Weatherwise
- Editor-in-Chief: Margaret Benner Smidt
- Categories: Science, Weather
- Frequency: Bi-monthly (6 times a year)
- Circulation: 8,000
- Publisher: Taylor & Francis Group
- Founder: David M. Ludlum
- Founded: 1947; 79 years ago
- Country: United States
- Based in: Philadelphia, PA
- Language: English
- Website: www.weatherwise.org
- ISSN: 0043-1672

= Weatherwise =

American magazine

Weatherwise is a magazine founded in 1947 by American historian, meteorologist, and author David M. Ludlum. It covers weather and climate for weather enthusiasts as well as meteorologists and climatologists and is the only popular press publication in the United States to do so.

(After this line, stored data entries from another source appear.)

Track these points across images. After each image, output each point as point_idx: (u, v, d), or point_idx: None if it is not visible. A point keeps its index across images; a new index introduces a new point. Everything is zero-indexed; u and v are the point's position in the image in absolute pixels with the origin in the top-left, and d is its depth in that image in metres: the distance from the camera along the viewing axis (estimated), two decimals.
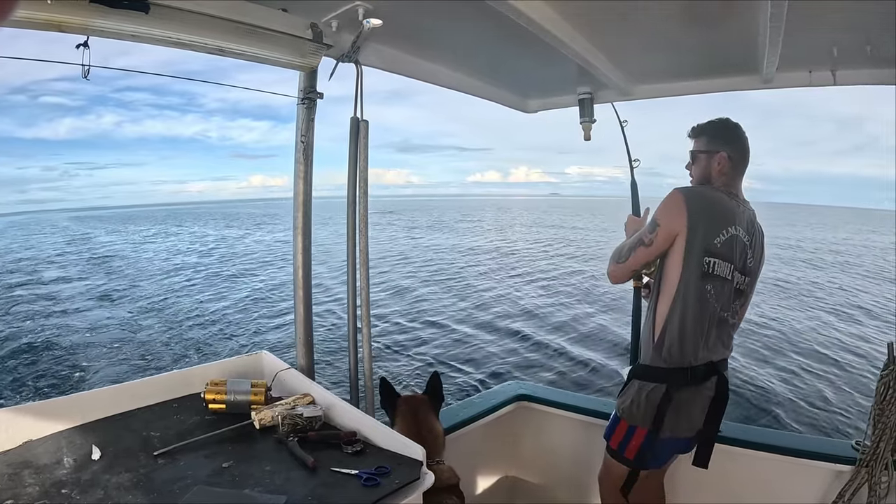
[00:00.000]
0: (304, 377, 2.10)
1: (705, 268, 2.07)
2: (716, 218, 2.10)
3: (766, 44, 1.98)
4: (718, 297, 2.11)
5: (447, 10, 1.92)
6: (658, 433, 2.11)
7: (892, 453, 2.20)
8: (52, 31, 1.44)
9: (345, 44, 2.03)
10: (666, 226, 2.10)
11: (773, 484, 2.47)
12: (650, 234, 2.13)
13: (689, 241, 2.06)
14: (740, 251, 2.14)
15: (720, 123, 2.28)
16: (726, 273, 2.11)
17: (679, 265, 2.08)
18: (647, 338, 2.18)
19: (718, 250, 2.08)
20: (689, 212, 2.06)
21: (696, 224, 2.06)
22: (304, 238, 2.29)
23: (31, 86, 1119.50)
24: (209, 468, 1.52)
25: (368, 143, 2.17)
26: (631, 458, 2.19)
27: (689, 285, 2.08)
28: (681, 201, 2.09)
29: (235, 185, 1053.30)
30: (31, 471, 1.46)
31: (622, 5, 1.89)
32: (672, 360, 2.11)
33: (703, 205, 2.10)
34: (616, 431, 2.23)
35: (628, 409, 2.17)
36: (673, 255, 2.11)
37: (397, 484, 1.45)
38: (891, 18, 1.83)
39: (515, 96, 3.14)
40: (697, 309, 2.08)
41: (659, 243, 2.12)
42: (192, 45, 1.66)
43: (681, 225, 2.06)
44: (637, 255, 2.18)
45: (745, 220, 2.19)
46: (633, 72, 2.65)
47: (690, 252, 2.06)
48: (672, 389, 2.10)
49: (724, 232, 2.09)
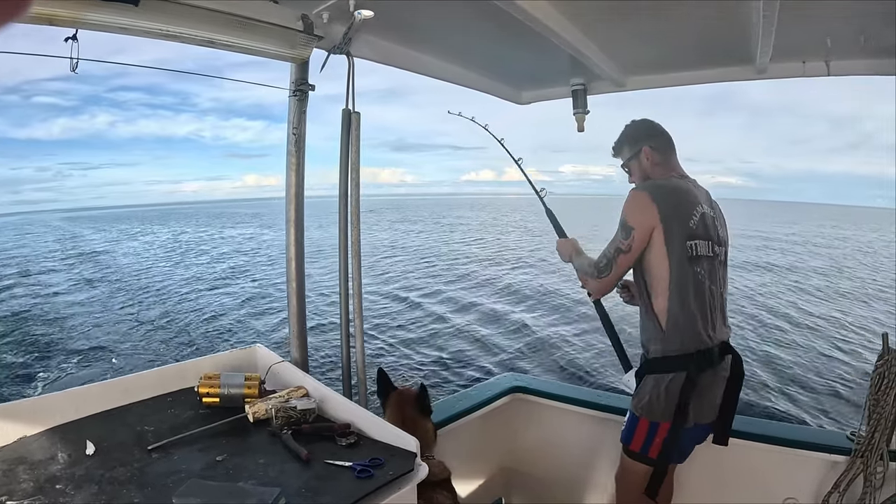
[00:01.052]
0: (297, 370, 2.10)
1: (690, 252, 2.11)
2: (683, 203, 2.16)
3: (759, 34, 1.98)
4: (709, 275, 2.15)
5: (440, 1, 1.91)
6: (684, 423, 2.10)
7: (888, 443, 2.21)
8: (42, 25, 1.43)
9: (336, 35, 2.02)
10: (640, 225, 2.12)
11: (769, 475, 2.48)
12: (626, 239, 2.15)
13: (666, 231, 2.10)
14: (711, 226, 2.20)
15: (631, 127, 2.39)
16: (707, 251, 2.16)
17: (664, 257, 2.11)
18: (654, 333, 2.16)
19: (696, 232, 2.13)
20: (659, 205, 2.11)
21: (668, 214, 2.10)
22: (297, 231, 2.28)
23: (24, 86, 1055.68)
24: (203, 462, 1.51)
25: (360, 136, 2.16)
26: (655, 456, 2.15)
27: (680, 272, 2.10)
28: (646, 198, 2.14)
29: (230, 184, 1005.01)
30: (25, 467, 1.46)
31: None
32: (687, 346, 2.10)
33: (668, 195, 2.16)
34: (636, 433, 2.19)
35: (647, 406, 2.15)
36: (653, 250, 2.13)
37: (391, 475, 1.45)
38: (884, 9, 1.83)
39: (508, 88, 3.13)
40: (694, 291, 2.10)
41: (637, 245, 2.14)
42: (182, 37, 1.65)
43: (654, 220, 2.10)
44: (620, 263, 2.19)
45: (704, 195, 2.27)
46: (626, 63, 2.64)
47: (671, 241, 2.10)
48: (694, 375, 2.09)
49: (695, 213, 2.16)
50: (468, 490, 2.84)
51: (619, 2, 1.93)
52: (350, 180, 2.18)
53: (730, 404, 2.24)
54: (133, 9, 1.51)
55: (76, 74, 1.61)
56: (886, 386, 2.17)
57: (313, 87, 2.17)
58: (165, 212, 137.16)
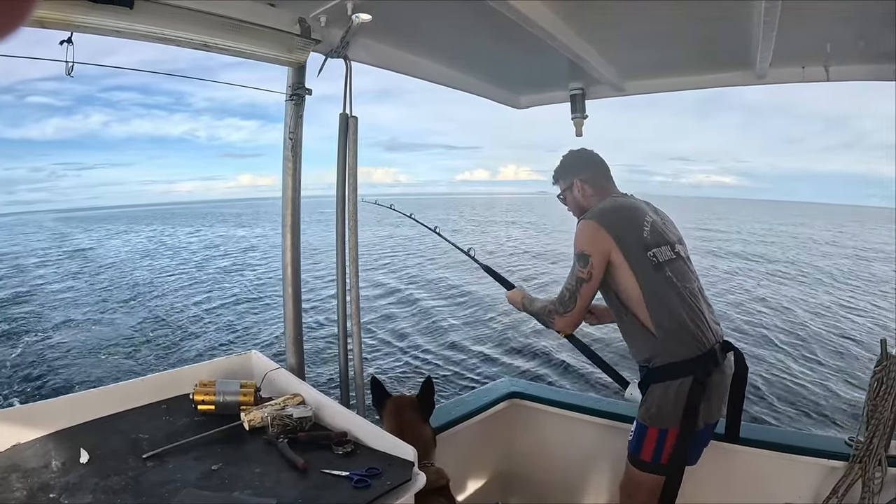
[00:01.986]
0: (293, 377, 2.08)
1: (653, 261, 2.14)
2: (630, 218, 2.22)
3: (759, 39, 1.98)
4: (678, 275, 2.17)
5: (437, 5, 1.90)
6: (695, 426, 2.10)
7: (886, 449, 2.21)
8: (33, 27, 1.41)
9: (333, 39, 2.01)
10: (597, 253, 2.15)
11: (767, 480, 2.48)
12: (584, 268, 2.16)
13: (624, 251, 2.13)
14: (663, 230, 2.25)
15: (563, 160, 2.47)
16: (669, 254, 2.19)
17: (630, 275, 2.13)
18: (649, 344, 2.15)
19: (651, 241, 2.17)
20: (609, 228, 2.15)
21: (620, 234, 2.14)
22: (293, 235, 2.27)
23: (18, 86, 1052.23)
24: (198, 470, 1.50)
25: (358, 140, 2.15)
26: (666, 462, 2.14)
27: (650, 283, 2.12)
28: (595, 225, 2.18)
29: (224, 184, 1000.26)
30: (18, 475, 1.44)
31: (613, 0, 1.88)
32: (690, 351, 2.10)
33: (613, 216, 2.21)
34: (645, 443, 2.17)
35: (657, 415, 2.13)
36: (618, 271, 2.16)
37: (389, 485, 1.43)
38: (884, 14, 1.83)
39: (507, 92, 3.13)
40: (672, 293, 2.12)
41: (597, 272, 2.16)
42: (177, 40, 1.64)
43: (608, 243, 2.14)
44: (583, 294, 2.20)
45: (643, 205, 2.32)
46: (625, 67, 2.64)
47: (631, 258, 2.13)
48: (702, 377, 2.08)
49: (644, 224, 2.20)
50: (466, 495, 2.84)
51: (619, 6, 1.93)
52: (347, 185, 2.17)
53: (737, 400, 2.27)
54: (128, 11, 1.50)
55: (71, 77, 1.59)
56: (884, 392, 2.17)
57: (310, 92, 2.16)
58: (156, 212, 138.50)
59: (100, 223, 79.61)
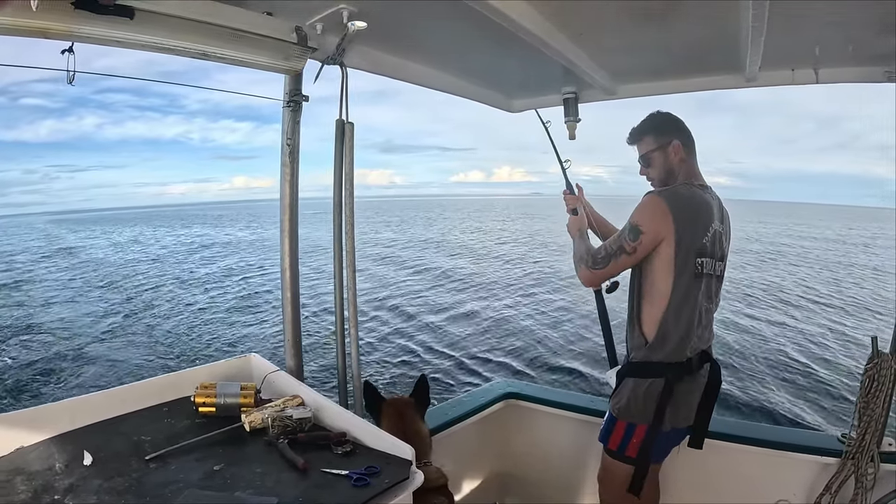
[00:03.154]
0: (292, 379, 2.10)
1: (697, 269, 2.09)
2: (700, 218, 2.13)
3: (748, 43, 2.00)
4: (706, 292, 2.16)
5: (431, 12, 1.92)
6: (660, 427, 2.12)
7: (878, 445, 2.24)
8: (36, 38, 1.44)
9: (330, 46, 2.04)
10: (651, 232, 2.08)
11: (761, 477, 2.50)
12: (633, 242, 2.10)
13: (678, 245, 2.06)
14: (720, 242, 2.19)
15: (660, 117, 2.31)
16: (712, 269, 2.16)
17: (669, 270, 2.08)
18: (638, 340, 2.18)
19: (707, 249, 2.11)
20: (675, 217, 2.06)
21: (683, 228, 2.06)
22: (291, 240, 2.29)
23: (12, 87, 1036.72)
24: (200, 471, 1.52)
25: (354, 146, 2.17)
26: (634, 455, 2.18)
27: (682, 289, 2.08)
28: (664, 207, 2.08)
29: (218, 186, 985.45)
30: (23, 477, 1.46)
31: (604, 5, 1.90)
32: (671, 356, 2.12)
33: (686, 207, 2.11)
34: (614, 433, 2.22)
35: (625, 408, 2.17)
36: (658, 260, 2.10)
37: (387, 483, 1.46)
38: (872, 18, 1.85)
39: (500, 96, 3.15)
40: (690, 308, 2.11)
41: (642, 251, 2.10)
42: (177, 49, 1.66)
43: (667, 231, 2.06)
44: (619, 263, 2.16)
45: (719, 209, 2.22)
46: (617, 71, 2.66)
47: (681, 255, 2.07)
48: (673, 382, 2.10)
49: (709, 230, 2.12)
50: (463, 495, 2.86)
51: (610, 11, 1.95)
52: (344, 190, 2.19)
53: (706, 410, 2.25)
54: (128, 22, 1.52)
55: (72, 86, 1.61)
56: (876, 389, 2.20)
57: (307, 99, 2.18)
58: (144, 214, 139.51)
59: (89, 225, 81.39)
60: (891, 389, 2.19)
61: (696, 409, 2.24)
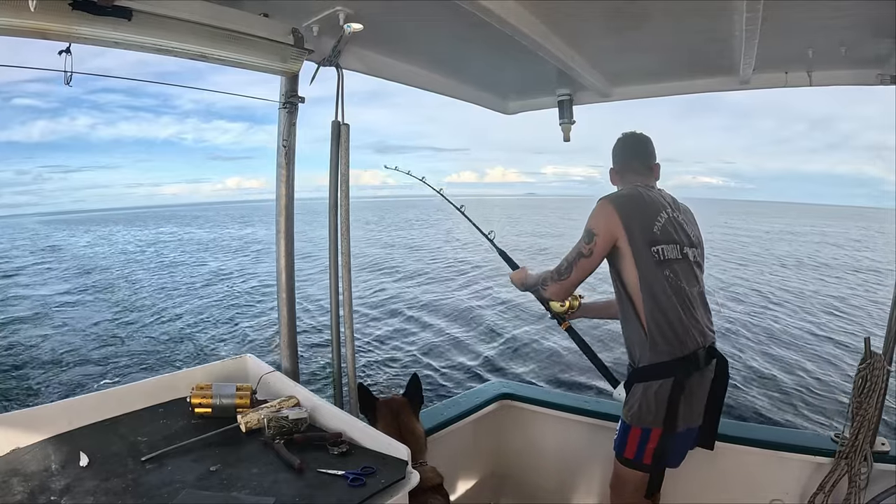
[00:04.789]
0: (288, 380, 2.10)
1: (656, 257, 2.16)
2: (645, 210, 2.23)
3: (742, 46, 2.02)
4: (681, 276, 2.20)
5: (427, 14, 1.93)
6: (675, 427, 2.14)
7: (871, 445, 2.25)
8: (35, 39, 1.44)
9: (326, 48, 2.05)
10: (603, 233, 2.19)
11: (754, 477, 2.51)
12: (588, 244, 2.21)
13: (631, 240, 2.16)
14: (679, 229, 2.27)
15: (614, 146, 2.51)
16: (676, 254, 2.21)
17: (632, 265, 2.17)
18: (639, 339, 2.19)
19: (660, 237, 2.19)
20: (621, 214, 2.18)
21: (630, 222, 2.17)
22: (287, 242, 2.29)
23: (4, 87, 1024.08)
24: (197, 472, 1.52)
25: (349, 147, 2.18)
26: (650, 462, 2.19)
27: (649, 278, 2.15)
28: (610, 207, 2.22)
29: (210, 187, 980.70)
30: (19, 479, 1.45)
31: (599, 7, 1.91)
32: (674, 351, 2.13)
33: (629, 204, 2.23)
34: (629, 441, 2.21)
35: (637, 414, 2.17)
36: (622, 259, 2.20)
37: (383, 483, 1.46)
38: (864, 21, 1.87)
39: (495, 98, 3.17)
40: (667, 294, 2.15)
41: (599, 251, 2.20)
42: (174, 51, 1.67)
43: (617, 228, 2.17)
44: (580, 267, 2.25)
45: (668, 201, 2.34)
46: (611, 73, 2.68)
47: (637, 249, 2.16)
48: (682, 379, 2.13)
49: (658, 218, 2.22)
50: (458, 495, 2.86)
51: (605, 14, 1.97)
52: (340, 191, 2.20)
53: (715, 407, 2.28)
54: (126, 23, 1.52)
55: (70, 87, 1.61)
56: (869, 389, 2.22)
57: (303, 100, 2.19)
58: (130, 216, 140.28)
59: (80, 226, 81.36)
60: (883, 389, 2.21)
61: (705, 409, 2.26)
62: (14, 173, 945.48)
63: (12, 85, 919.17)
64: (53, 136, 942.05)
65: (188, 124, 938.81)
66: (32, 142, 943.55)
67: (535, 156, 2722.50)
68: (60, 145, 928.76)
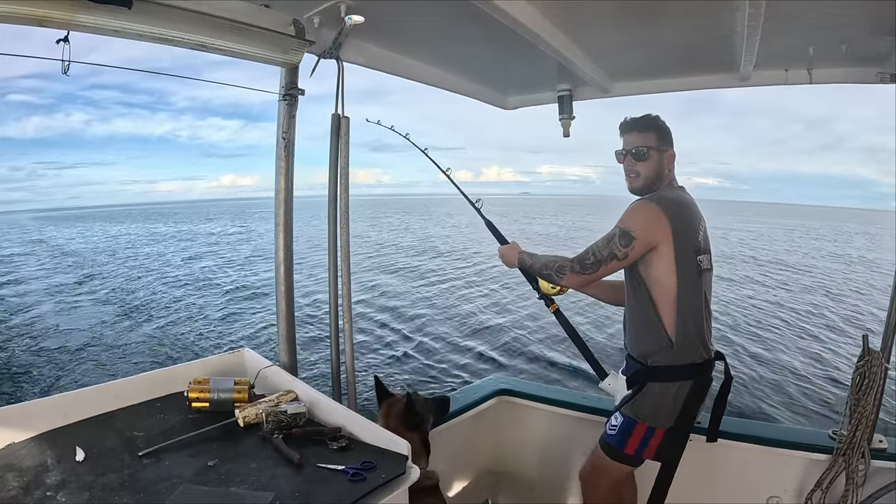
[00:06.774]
0: (287, 374, 2.09)
1: (699, 266, 2.15)
2: (693, 220, 2.19)
3: (743, 42, 2.02)
4: (707, 286, 2.20)
5: (428, 8, 1.93)
6: (687, 428, 2.16)
7: (868, 442, 2.26)
8: (32, 26, 1.42)
9: (326, 40, 2.03)
10: (643, 238, 2.10)
11: (753, 474, 2.52)
12: (624, 247, 2.11)
13: (677, 247, 2.10)
14: (707, 238, 2.25)
15: (662, 121, 2.29)
16: (707, 265, 2.20)
17: (671, 270, 2.11)
18: (660, 343, 2.16)
19: (703, 246, 2.17)
20: (672, 221, 2.09)
21: (679, 230, 2.10)
22: (286, 235, 2.28)
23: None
24: (195, 467, 1.51)
25: (349, 140, 2.17)
26: (651, 457, 2.21)
27: (689, 287, 2.12)
28: (658, 212, 2.11)
29: (205, 184, 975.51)
30: (14, 473, 1.44)
31: (603, 3, 1.91)
32: (696, 357, 2.15)
33: (680, 212, 2.15)
34: (632, 437, 2.20)
35: (651, 413, 2.17)
36: (658, 262, 2.12)
37: (383, 478, 1.45)
38: (865, 19, 1.87)
39: (495, 93, 3.16)
40: (699, 303, 2.15)
41: (633, 256, 2.13)
42: (174, 40, 1.65)
43: (664, 235, 2.09)
44: (609, 267, 2.17)
45: (699, 209, 2.28)
46: (612, 69, 2.67)
47: (682, 257, 2.11)
48: (703, 384, 2.17)
49: (700, 228, 2.20)
50: (455, 492, 2.86)
51: (606, 9, 1.96)
52: (339, 184, 2.19)
53: (720, 404, 2.33)
54: (126, 11, 1.51)
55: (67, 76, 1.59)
56: (867, 386, 2.23)
57: (303, 92, 2.17)
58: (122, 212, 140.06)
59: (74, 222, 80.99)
60: (881, 387, 2.22)
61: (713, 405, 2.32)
62: (8, 169, 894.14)
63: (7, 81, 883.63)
64: (48, 132, 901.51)
65: (183, 121, 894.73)
66: (27, 138, 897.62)
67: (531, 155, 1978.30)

It is richly illustrated with large color photographs that showcase the power, beauty and excitement of weather. Articles are published on the latest discoveries and topics in meteorology, usually using experts in the respective field to write the article. Articles tend to focus on the relation of weather to technology, history, culture, the arts, and society. The magazine releases an annual almanac to highlight key topics that happened internationally, in the U.S. and corresponding hurricane and tornado seasons. The magazine also features commentaries, photography contests, questions and answers, and weather maps.

== Publication history ==
Weatherwise was published by Heldref Publications, the publishing division of the Helen Dwight Reid Education Foundation, a nonprofit educational organization based in Washington DC. In 2009, Heldref Publications (and Weatherwise) was acquired by Taylor & Francis Group.